Outro fato que impactou drasticamente a logística no Estado após a enchente foi o fechamento do Aeroporto Internacional Salgado Filho com a sua inundação em 3 de maio. Após mais de cinco meses fechado, quando foi montada uma malha aérea emergencial no Estado com a operação comercial da Base Aérea de Canoas, o aeroporto foi reaberto em 21 de outubro com capacidade para 128 voos diários, projetando o restabelecimento completo de sua capacidade a partir de 16 de dezembro. Para apoiar a Fraport nos trabalhos de recuperação do Salgado Filho, o governo federal empenhou R$ 425,9 milhões, dos quais pelo menos R$ 49,7 milhões já foram efetivamente repassados.
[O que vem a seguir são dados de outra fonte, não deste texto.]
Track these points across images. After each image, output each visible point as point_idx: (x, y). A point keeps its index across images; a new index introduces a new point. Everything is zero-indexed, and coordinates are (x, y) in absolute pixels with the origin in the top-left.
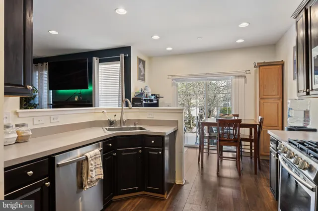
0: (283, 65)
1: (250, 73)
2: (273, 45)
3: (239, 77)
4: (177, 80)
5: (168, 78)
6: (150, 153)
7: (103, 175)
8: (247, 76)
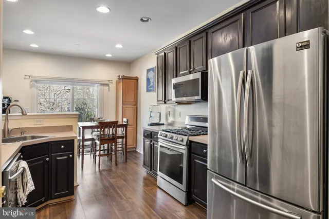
0: (137, 80)
1: (112, 83)
2: (129, 63)
3: (104, 85)
4: (36, 81)
5: (25, 78)
6: (58, 158)
7: (34, 187)
8: (110, 85)
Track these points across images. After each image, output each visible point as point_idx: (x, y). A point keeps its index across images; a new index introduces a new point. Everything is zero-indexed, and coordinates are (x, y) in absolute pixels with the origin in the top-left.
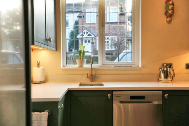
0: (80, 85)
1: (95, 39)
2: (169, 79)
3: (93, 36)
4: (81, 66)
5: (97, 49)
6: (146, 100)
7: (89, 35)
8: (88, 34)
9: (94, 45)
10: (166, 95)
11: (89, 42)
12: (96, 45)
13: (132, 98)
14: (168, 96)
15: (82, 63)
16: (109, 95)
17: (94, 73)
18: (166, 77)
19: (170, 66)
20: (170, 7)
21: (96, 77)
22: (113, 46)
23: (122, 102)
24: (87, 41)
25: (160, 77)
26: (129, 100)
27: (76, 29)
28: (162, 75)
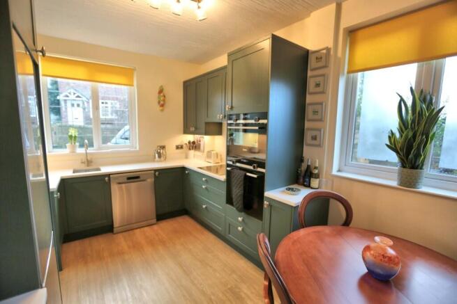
0: (74, 172)
1: (88, 103)
2: (162, 159)
3: (84, 99)
4: (73, 152)
5: (91, 117)
6: (141, 179)
7: (78, 97)
8: (76, 95)
9: (87, 110)
10: (157, 173)
11: (78, 105)
12: (89, 111)
13: (129, 178)
14: (159, 174)
15: (74, 147)
16: (107, 179)
17: (89, 158)
18: (160, 157)
19: (163, 147)
20: (162, 98)
21: (91, 162)
22: (114, 114)
23: (120, 183)
24: (76, 105)
25: (155, 157)
26: (126, 180)
27: (55, 86)
28: (157, 155)
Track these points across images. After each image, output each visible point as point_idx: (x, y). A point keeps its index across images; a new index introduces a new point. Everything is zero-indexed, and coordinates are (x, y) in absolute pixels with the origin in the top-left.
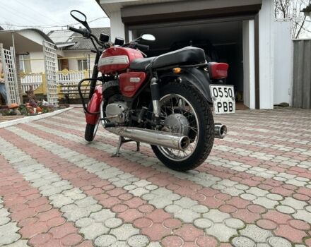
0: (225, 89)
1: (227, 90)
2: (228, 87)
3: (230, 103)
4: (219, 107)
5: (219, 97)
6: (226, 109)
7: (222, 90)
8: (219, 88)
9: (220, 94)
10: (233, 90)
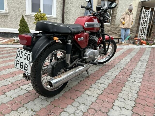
0: (25, 53)
1: (27, 55)
2: (28, 53)
3: (25, 64)
4: (17, 63)
5: (19, 57)
6: (21, 67)
7: (23, 54)
8: (22, 52)
9: (21, 55)
10: (31, 56)
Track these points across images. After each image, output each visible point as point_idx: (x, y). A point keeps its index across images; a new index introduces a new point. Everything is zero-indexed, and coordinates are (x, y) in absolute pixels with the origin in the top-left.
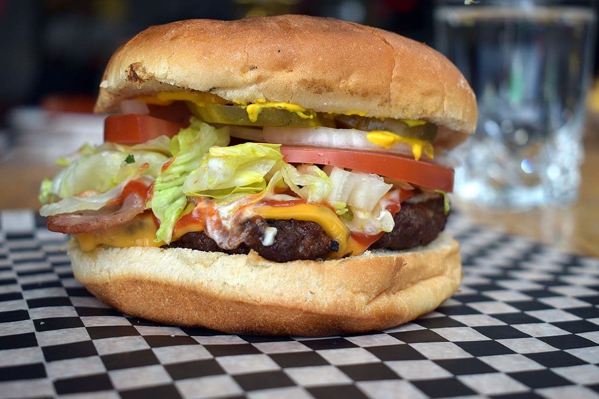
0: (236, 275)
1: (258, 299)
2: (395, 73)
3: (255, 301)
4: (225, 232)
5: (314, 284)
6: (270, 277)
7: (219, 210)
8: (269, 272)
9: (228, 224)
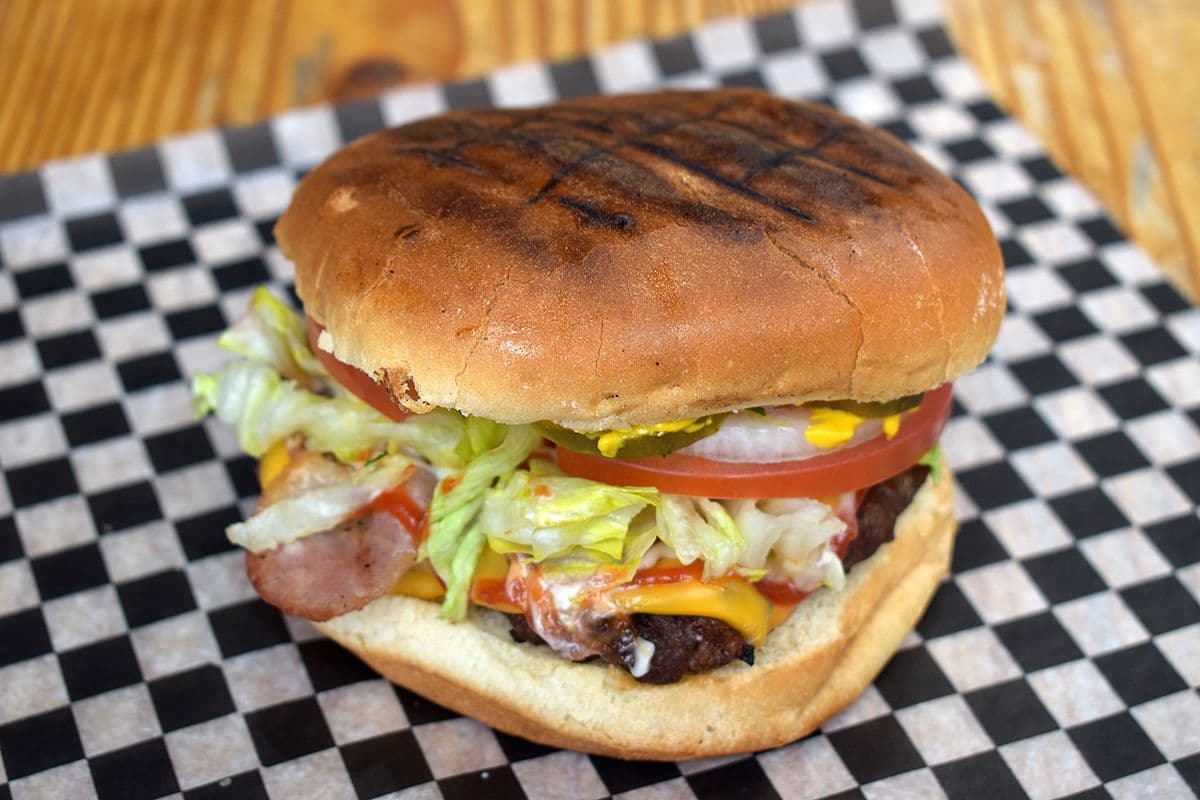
0: (587, 707)
1: (624, 742)
2: (863, 355)
3: (620, 745)
4: (565, 634)
5: (714, 715)
6: (644, 711)
7: (554, 591)
8: (642, 704)
9: (570, 622)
— Somos um Estado que depende fortemente da malha rodoviária para escoar os nossos produtos vendidos para fora do Estado, e cada ponto de bloqueio ou trecho danificado em rodovia aumenta o tempo e o custo logístico, impactando a competitividade das empresas. O aeroporto, além de sua importância para exportação, também é um ponto vital para a atração de turistas, para a Serra, por exemplo, e mesmo para a chegada do público de eventos e feiras corporativas — reforça o professor Gustavo Frio.
Sistemas de proteção contra cheias
Principais estruturas responsáveis pela proteção direta das cidades contra inundações, os sistemas de proteção contra cheias de Porto Alegre e outros municípios gaúchos também serão reforçados após a catástrofe climática de maio. O Planalto realizará um aporte de R$ 6,5 bilhões em um fundo, a ser criado e totalmente preenchido até dezembro, para viabilizar investimentos nessas estruturas. O fundo e a execução das obras serão administradas de forma integrada entre os governos federal e estadual.
Estão previstos para execução com esta verba, em diferentes etapas, projetos de proteção contra cheias em quatro locais principais: na bacia hidrográfica do Rio Gravataí, no Arroio Feijó, na bacia do Rio dos Sinos e no delta do Rio Jacuí, no município de Eldorado do Sul. Destes, segundo o secretário Capeluppi, Arroio Feijó e Delta do Jacuí estão mais adiantados, e podem ter o edital de contratação das empresas que farão os trabalhos lançados ainda neste ano, ou, no mais tardar, no primeiro trimestre de 2025. Para conclusão de todas as obras previstas, as autoridades projetam prazo de até cinco anos.
O Novo PAC Seleções também prevê outros recursos para reforçar os sistemas de proteção contra cheias em municípios gaúchos. Em Porto Alegre, por exemplo, projeta cerca de R$ 770 milhões para cinco projetos de macrodrenagem urbana.
— Essas grandes obras nos sistemas de proteção têm uma certa complexidade, algumas etapas são menos complexas que outras, mas a projeção geral de até cinco anos para conclusão parece adequada. O que devemos fazer também, nesse período, é investir em planos de contingência e protocolos de ação para agirmos com mais eficiência caso eventos similares ocorram — destaca Fernando Fan, professor do Instituto de Pesquisas Hidráulicas (IPH) da UFRGS.